Mit der Gründung von Rocket Lab Germany sieht das Unternehmen zudem die Möglichkeit, die Produktion in Deutschland um Satelliten, Nutzlasten und weitere Komponenten zu erweitern und einen regionalen Hub für Satellitenkonstellationen zu schaffen, um die wachsenden Anforderungen europäischer Kunden zu erfüllen.

"Europas Raumfahrtindustrie befindet sich in einem tiefgreifenden Wandel hin zu mehr Geschwindigkeit, kommerzieller Agilität und technologischer Souveränität," sagte der Gründer und CEO von Rocket Lab, Sir Peter Beck. "Der Bedarf an souveränen Weltraumfähigkeiten war nie dringlicher als heute. Europa steht bei Startkapazitäten sowie in der Satelliten- und Raumfahrzeugfertigung vor erheblichen Herausforderungen." Rocket Lab Germany verbinde zuverlässige Startkapazitäten mit der Satellitenproduktion im großen Maßstab und ermögliche so den schnellen Aufbau resilienter Satellitenkonstellationen. "Mit dieser strategischen Expansion bekräftigt Rocket Lab sein klares Bekenntnis zu Europa und stärkt die eigenständigen Fähigkeiten der Region", so Beck.

Container-Start-System für Electron

Rocket Lab stellt Bauteile für Satelliten her und verfügt mit der Electron über eine leichte, zweistufige Trägerrakete mit Kickstufe, die bis zu 300 kg Nutzlasten in einen Erdorbit bringen kann. Sie startet von Neuseeland und der Wallops Flight Facility in Virginia, USA. Seit ihrem Erstflug 2017 sind 92 Electron gestartet, davon 87 erfolgreich.

Bei der Vorstellung der Finanzergebnisse für das zweite Quartal am 10. August teilte Rocket Lab mit, dass man das Container-Start-System GHOST (Global Hypersonic & Orbital Spaceport Technology) für die Electron und die suborbitale Version HASTE entwickelt habe, um Starts abseits der beiden vorhandenen Rampen zu ermöglichen und militärischen Kunden mehr Optionen zu bieten. Die erste Installation von GHOST ist am Pacific Spaceport Complex – Alaska auf Kodiak Island geplant.

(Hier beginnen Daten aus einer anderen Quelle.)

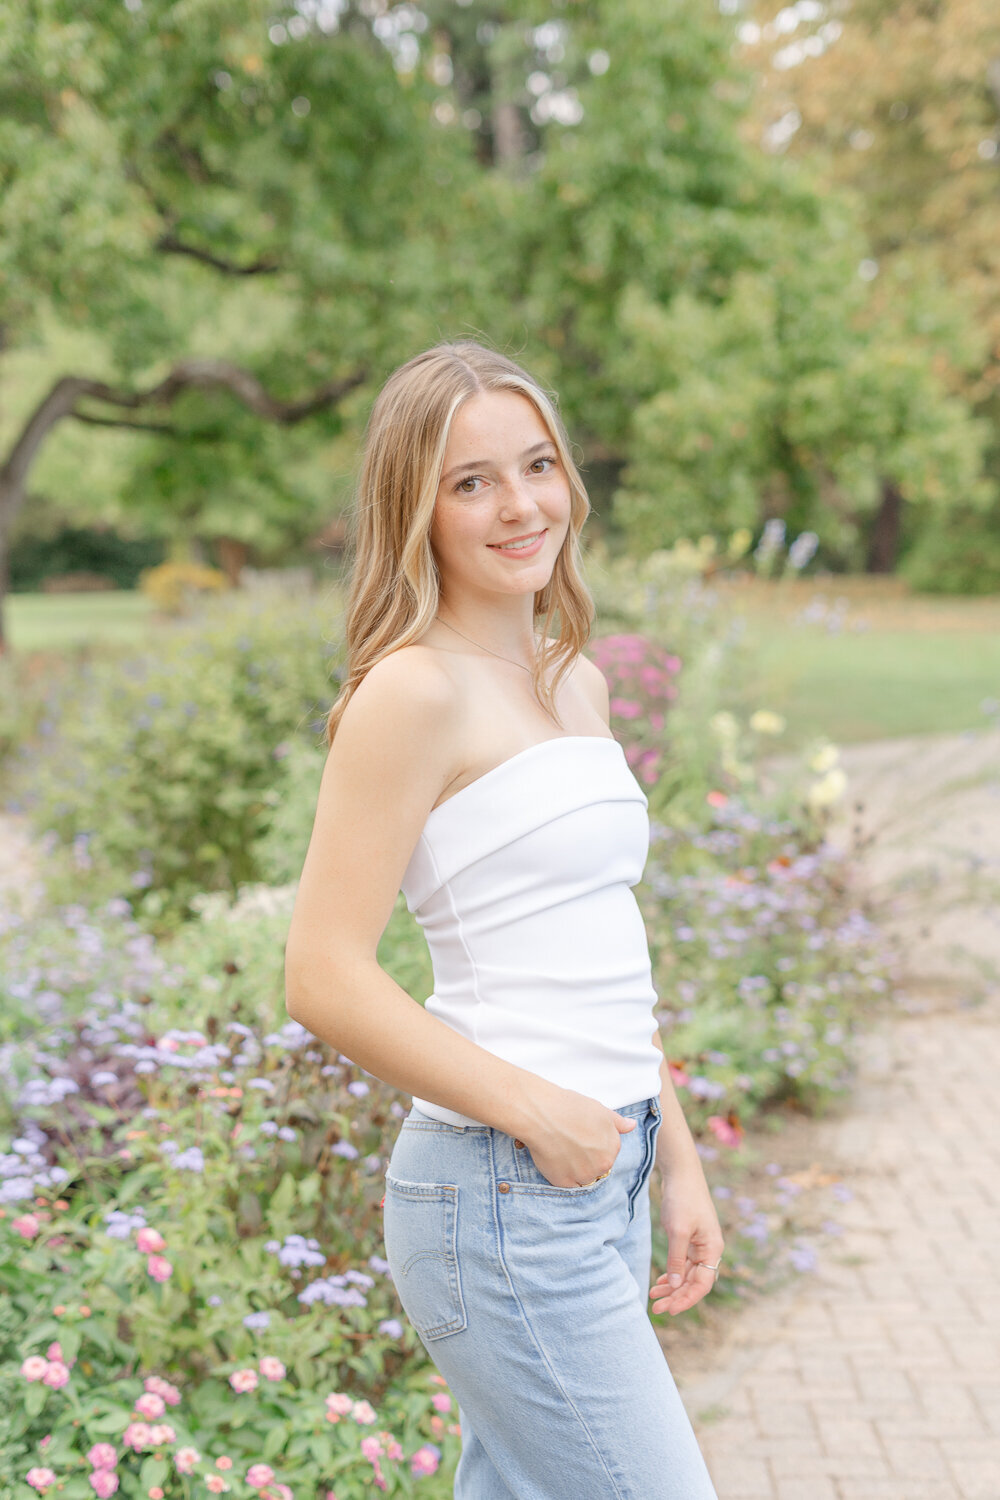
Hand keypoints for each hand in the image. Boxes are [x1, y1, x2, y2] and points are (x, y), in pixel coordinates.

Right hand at [517, 1082, 636, 1187]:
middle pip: (598, 1168)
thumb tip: (632, 1126)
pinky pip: (568, 1185)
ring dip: (575, 1169)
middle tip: (570, 1143)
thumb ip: (618, 1122)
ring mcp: (584, 1175)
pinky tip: (555, 1159)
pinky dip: (562, 1175)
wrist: (542, 1113)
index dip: (594, 1145)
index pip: (608, 1153)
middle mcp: (603, 1164)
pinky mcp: (565, 1182)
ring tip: (561, 1149)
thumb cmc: (569, 1107)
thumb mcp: (599, 1109)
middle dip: (587, 1159)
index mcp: (613, 1146)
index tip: (581, 1137)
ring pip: (584, 1178)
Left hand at [649, 1162, 723, 1316]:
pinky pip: (683, 1264)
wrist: (681, 1173)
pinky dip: (672, 1274)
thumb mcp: (678, 1231)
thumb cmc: (682, 1199)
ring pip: (687, 1274)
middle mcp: (709, 1250)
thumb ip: (677, 1260)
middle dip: (676, 1297)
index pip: (702, 1284)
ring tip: (654, 1297)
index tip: (670, 1310)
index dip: (687, 1299)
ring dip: (672, 1287)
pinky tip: (660, 1283)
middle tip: (656, 1309)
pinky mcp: (689, 1239)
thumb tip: (676, 1287)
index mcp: (712, 1249)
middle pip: (695, 1282)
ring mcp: (700, 1245)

Zudem entwickelt Rocket Lab seit mehreren Jahren die wiederverwendbare mittelschwere Trägerrakete Neutron. Der Erststart war ursprünglich für das vierte Quartal 2026 geplant, verschiebt sich aber wohl. Bei der Vorstellung der Geschäftszahlen sprach Rocket Lab davon, die erste Neutron im vierten Quartal auf die Startrampe bringen zu wollen. Ein neues Startdatum nannte das Unternehmen nicht.